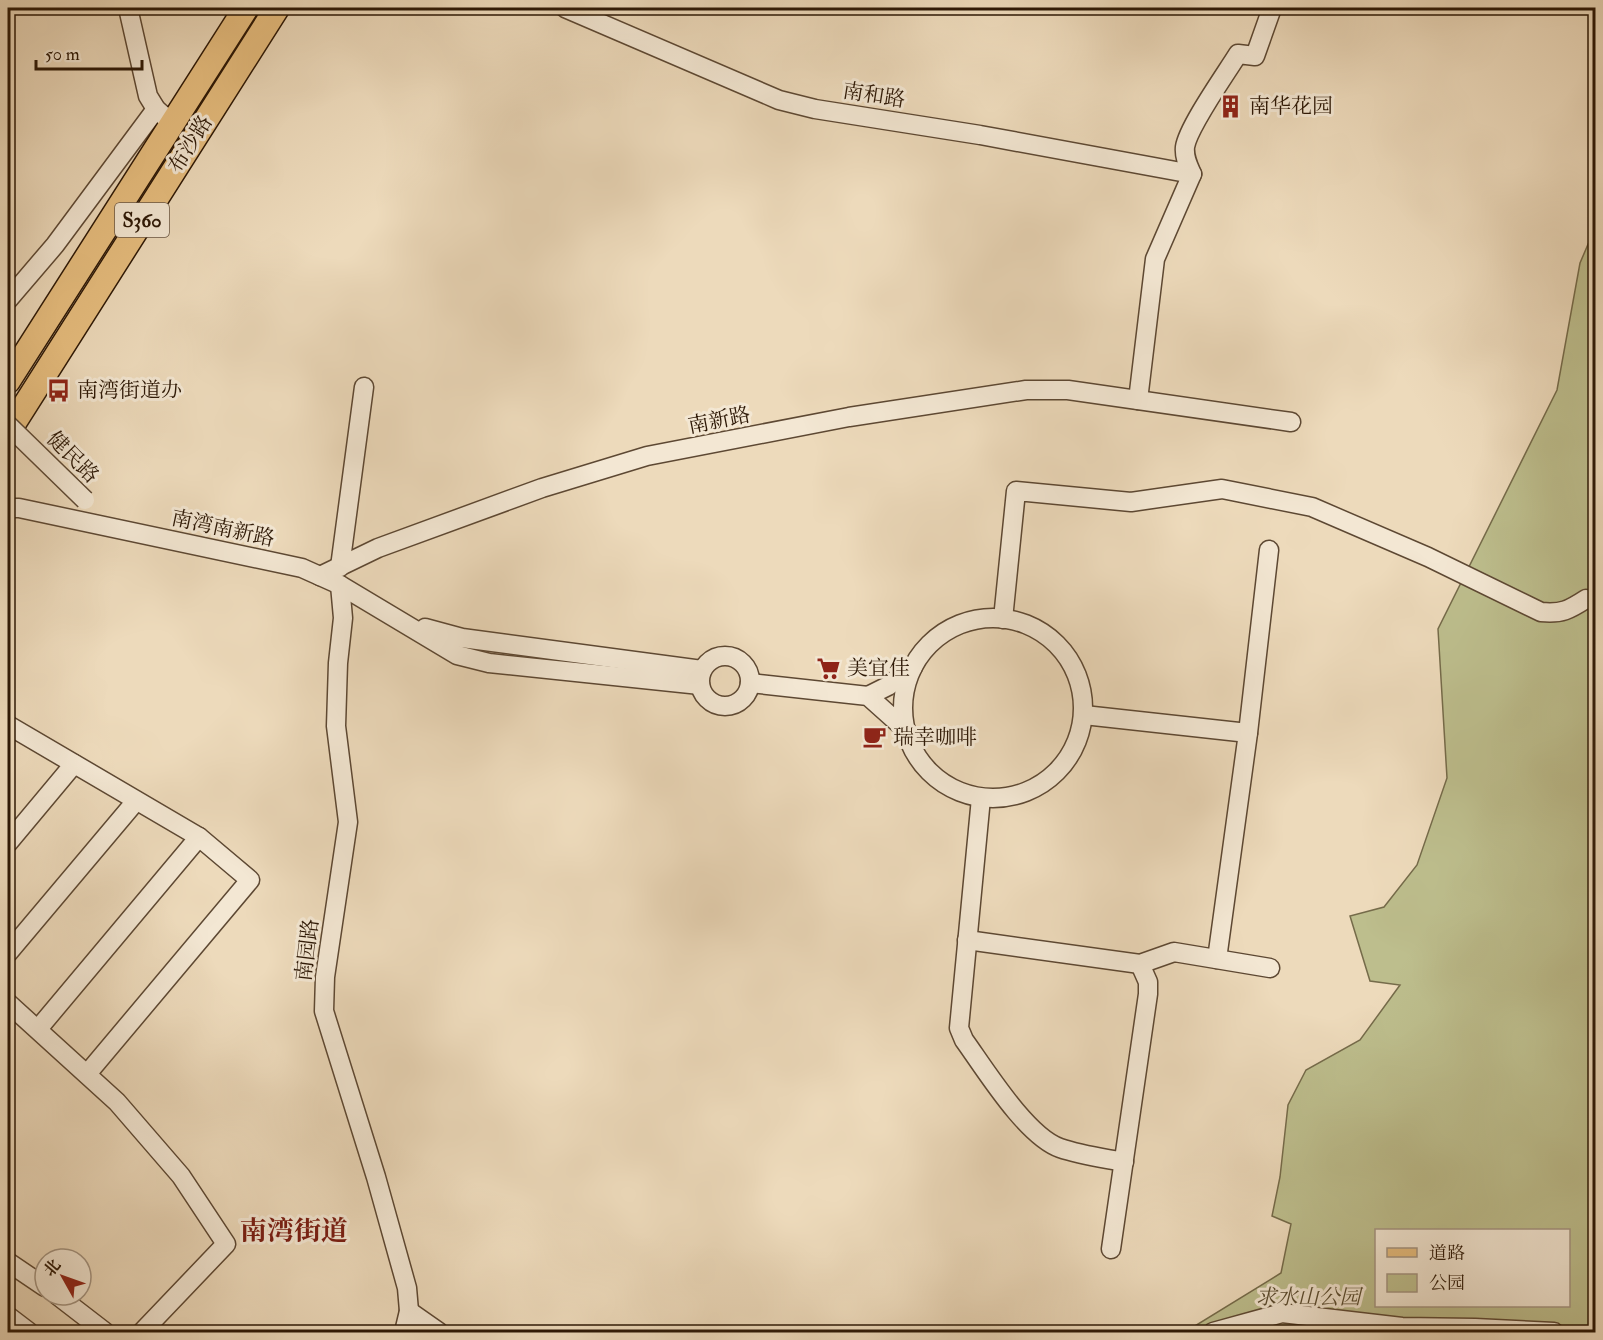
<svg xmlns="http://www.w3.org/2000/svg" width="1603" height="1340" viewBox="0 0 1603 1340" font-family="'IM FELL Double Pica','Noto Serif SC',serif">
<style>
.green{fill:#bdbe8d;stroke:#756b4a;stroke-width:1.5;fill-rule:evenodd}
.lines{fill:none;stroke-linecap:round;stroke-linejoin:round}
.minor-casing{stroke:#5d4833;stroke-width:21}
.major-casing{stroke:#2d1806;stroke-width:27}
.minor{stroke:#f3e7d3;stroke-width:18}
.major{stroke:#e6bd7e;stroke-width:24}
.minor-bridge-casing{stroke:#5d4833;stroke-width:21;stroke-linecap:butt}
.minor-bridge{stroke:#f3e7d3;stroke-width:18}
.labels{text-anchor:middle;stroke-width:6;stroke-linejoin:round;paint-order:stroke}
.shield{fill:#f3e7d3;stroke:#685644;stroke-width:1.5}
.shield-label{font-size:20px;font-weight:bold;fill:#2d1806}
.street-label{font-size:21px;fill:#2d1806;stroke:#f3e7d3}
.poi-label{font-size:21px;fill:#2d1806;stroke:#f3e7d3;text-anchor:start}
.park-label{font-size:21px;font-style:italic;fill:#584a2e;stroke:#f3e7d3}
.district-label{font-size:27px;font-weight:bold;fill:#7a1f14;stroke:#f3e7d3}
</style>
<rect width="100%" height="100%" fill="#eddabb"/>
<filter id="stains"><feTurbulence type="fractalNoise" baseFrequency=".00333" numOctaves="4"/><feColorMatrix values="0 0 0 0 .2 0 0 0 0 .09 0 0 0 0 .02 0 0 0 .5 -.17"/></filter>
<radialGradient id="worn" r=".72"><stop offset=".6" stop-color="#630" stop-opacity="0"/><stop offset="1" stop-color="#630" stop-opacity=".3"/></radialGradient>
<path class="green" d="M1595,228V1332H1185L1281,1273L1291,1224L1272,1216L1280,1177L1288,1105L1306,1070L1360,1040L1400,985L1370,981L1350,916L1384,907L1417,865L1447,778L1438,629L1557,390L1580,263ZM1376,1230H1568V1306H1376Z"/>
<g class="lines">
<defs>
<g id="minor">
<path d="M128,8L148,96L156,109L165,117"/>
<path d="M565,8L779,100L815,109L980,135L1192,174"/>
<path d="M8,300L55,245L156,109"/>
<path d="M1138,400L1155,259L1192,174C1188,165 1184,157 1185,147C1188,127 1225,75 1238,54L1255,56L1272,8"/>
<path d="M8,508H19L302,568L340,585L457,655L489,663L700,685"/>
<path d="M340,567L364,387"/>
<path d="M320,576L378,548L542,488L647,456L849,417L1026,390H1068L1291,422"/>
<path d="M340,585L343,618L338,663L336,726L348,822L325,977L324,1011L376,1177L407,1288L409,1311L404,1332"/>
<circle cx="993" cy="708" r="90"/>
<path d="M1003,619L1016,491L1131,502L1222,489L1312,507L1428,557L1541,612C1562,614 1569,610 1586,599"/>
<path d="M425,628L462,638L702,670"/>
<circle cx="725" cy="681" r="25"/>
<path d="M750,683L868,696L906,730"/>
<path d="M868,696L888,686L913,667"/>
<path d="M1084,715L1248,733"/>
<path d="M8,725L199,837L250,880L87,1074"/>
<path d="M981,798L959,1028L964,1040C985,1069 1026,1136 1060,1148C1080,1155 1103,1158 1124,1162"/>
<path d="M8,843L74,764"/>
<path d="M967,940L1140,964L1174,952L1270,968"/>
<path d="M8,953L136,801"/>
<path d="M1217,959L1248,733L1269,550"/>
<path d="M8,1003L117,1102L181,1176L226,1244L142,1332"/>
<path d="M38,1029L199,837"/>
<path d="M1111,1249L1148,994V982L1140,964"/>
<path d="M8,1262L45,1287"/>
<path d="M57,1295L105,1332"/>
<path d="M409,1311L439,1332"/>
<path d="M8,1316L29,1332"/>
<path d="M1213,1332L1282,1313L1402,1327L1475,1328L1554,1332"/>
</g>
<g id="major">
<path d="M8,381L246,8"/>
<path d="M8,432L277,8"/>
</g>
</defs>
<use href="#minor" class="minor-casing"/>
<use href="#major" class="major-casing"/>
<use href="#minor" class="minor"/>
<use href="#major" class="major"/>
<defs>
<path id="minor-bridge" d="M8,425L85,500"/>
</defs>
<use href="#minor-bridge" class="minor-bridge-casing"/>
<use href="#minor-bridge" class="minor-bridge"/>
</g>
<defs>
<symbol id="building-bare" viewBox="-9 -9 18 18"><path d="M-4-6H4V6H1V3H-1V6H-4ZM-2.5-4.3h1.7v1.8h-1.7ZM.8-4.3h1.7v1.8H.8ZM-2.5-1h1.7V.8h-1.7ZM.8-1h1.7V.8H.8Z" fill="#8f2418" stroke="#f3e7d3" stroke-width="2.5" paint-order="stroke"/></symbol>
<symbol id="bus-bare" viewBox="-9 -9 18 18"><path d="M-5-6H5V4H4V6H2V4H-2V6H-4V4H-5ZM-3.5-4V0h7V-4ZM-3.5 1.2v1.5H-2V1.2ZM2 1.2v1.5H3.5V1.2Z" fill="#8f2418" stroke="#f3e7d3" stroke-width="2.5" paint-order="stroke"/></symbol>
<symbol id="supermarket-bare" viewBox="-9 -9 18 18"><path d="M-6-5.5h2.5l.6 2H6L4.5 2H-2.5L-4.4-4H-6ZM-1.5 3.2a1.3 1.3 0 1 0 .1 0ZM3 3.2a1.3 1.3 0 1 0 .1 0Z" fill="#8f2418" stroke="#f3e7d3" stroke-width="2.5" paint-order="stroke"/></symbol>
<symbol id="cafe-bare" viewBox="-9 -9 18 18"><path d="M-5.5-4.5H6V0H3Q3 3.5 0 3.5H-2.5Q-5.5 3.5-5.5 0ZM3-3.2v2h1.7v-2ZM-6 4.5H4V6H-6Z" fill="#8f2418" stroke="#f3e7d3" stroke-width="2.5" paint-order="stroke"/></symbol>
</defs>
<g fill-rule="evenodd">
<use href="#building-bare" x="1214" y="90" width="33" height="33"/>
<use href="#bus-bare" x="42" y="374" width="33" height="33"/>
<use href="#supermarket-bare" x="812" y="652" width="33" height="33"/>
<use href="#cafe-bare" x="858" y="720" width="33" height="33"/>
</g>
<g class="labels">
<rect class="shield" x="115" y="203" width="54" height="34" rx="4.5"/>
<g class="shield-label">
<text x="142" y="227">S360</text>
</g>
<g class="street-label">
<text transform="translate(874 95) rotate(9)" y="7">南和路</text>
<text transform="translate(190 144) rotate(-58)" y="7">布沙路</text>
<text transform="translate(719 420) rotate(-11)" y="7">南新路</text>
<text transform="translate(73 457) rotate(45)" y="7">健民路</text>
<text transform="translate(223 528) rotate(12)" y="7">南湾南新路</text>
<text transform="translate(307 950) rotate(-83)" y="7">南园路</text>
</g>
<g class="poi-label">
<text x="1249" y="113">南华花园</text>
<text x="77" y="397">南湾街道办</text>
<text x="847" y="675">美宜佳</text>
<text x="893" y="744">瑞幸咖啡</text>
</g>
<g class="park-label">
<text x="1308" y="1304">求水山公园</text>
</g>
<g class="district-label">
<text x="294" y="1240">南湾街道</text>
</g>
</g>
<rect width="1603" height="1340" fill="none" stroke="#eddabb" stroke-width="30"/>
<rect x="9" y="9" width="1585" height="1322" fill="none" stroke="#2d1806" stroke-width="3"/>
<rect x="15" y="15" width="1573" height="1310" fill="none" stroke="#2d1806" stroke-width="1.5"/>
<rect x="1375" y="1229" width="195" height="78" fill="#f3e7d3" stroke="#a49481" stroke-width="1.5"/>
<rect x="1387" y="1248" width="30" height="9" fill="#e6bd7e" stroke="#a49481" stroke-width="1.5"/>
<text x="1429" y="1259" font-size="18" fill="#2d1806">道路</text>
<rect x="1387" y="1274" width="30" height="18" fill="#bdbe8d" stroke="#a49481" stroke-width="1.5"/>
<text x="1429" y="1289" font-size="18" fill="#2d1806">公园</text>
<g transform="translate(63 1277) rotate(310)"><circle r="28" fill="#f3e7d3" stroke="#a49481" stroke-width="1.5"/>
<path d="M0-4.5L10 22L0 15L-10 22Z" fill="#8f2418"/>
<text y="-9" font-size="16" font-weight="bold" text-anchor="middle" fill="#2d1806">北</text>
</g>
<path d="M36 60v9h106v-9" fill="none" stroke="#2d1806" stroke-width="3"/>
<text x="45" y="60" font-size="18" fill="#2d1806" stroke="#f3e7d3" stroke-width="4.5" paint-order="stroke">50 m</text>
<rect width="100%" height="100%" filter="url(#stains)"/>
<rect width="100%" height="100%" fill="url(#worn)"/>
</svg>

· · ·

Your objective: Out of the material above, select every line that holds the string "rule".

Task response:
.green{fill:#bdbe8d;stroke:#756b4a;stroke-width:1.5;fill-rule:evenodd}
<g fill-rule="evenodd">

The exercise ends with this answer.